- [Exercise description] Every single entry that follows must be copied exactly.

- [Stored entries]
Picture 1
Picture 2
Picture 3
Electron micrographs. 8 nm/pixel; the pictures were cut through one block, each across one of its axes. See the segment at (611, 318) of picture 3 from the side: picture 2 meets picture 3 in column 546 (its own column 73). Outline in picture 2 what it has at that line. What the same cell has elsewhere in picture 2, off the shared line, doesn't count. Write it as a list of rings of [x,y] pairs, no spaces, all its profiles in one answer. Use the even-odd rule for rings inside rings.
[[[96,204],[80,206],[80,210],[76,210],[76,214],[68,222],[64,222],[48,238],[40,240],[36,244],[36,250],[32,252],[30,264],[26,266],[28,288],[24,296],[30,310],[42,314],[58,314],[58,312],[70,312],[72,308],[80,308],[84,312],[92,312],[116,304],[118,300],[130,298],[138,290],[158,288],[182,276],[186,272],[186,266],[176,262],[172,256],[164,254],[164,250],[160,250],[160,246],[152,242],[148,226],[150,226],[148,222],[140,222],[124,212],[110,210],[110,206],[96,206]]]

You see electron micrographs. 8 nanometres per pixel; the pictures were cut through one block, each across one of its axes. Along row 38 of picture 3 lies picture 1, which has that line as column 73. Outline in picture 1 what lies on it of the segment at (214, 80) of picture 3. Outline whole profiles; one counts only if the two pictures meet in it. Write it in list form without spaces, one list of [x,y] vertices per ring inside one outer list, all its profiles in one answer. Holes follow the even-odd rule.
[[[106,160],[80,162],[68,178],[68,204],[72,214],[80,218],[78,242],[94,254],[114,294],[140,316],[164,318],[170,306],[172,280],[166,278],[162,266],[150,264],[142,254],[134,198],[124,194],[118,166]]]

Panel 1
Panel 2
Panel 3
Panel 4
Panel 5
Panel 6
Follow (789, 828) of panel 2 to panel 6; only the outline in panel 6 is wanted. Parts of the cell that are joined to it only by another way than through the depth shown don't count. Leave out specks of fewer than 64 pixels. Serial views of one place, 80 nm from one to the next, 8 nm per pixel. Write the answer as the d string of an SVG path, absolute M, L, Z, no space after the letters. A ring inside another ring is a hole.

- [Task answer]
Picture 1
Picture 2
Picture 3
Electron micrographs. 8 nm/pixel; the pictures were cut through one block, each across one of its axes. See the segment at (611, 318) of picture 3 from the side: picture 2 meets picture 3 in column 546 (its own column 73). Outline in picture 2 what it has at that line. What the same cell has elsewhere in picture 2, off the shared line, doesn't count. Write it as a list of rings of [x,y] pairs, no spaces, all its profiles in one answer. Use the even-odd rule for rings inside rings.
[[[96,204],[80,206],[80,210],[76,210],[76,214],[68,222],[64,222],[48,238],[40,240],[36,244],[36,250],[32,252],[30,264],[26,266],[28,288],[24,296],[30,310],[42,314],[58,314],[58,312],[70,312],[72,308],[80,308],[84,312],[92,312],[116,304],[118,300],[130,298],[138,290],[158,288],[182,276],[186,272],[186,266],[176,262],[172,256],[164,254],[164,250],[160,250],[160,246],[152,242],[148,226],[150,226],[148,222],[140,222],[124,212],[110,210],[110,206],[96,206]]]

You see electron micrographs. 8 nanometres per pixel; the pictures were cut through one block, each across one of its axes. Along row 38 of picture 3 lies picture 1, which has that line as column 73. Outline in picture 1 what lies on it of the segment at (214, 80) of picture 3. Outline whole profiles; one counts only if the two pictures meet in it. Write it in list form without spaces, one list of [x,y] vertices per ring inside one outer list, all its profiles in one answer. Holes follow the even-odd rule.
[[[106,160],[80,162],[68,178],[68,204],[72,214],[80,218],[78,242],[94,254],[114,294],[140,316],[164,318],[170,306],[172,280],[166,278],[162,266],[150,264],[142,254],[134,198],[124,194],[118,166]]]

Panel 1
Panel 2
Panel 3
Panel 4
Panel 5
Panel 6
Follow (789, 828) of panel 2 to panel 6; only the outline in panel 6 is wanted. Parts of the cell that are joined to it only by another way than through the depth shown don't count. Leave out specks of fewer than 64 pixels. Serial views of one place, 80 nm from one to the next, 8 nm per pixel. Write the answer as the d string of an SVG path, absolute M, L, Z, no space after the letters. A ring inside another ring is a hole.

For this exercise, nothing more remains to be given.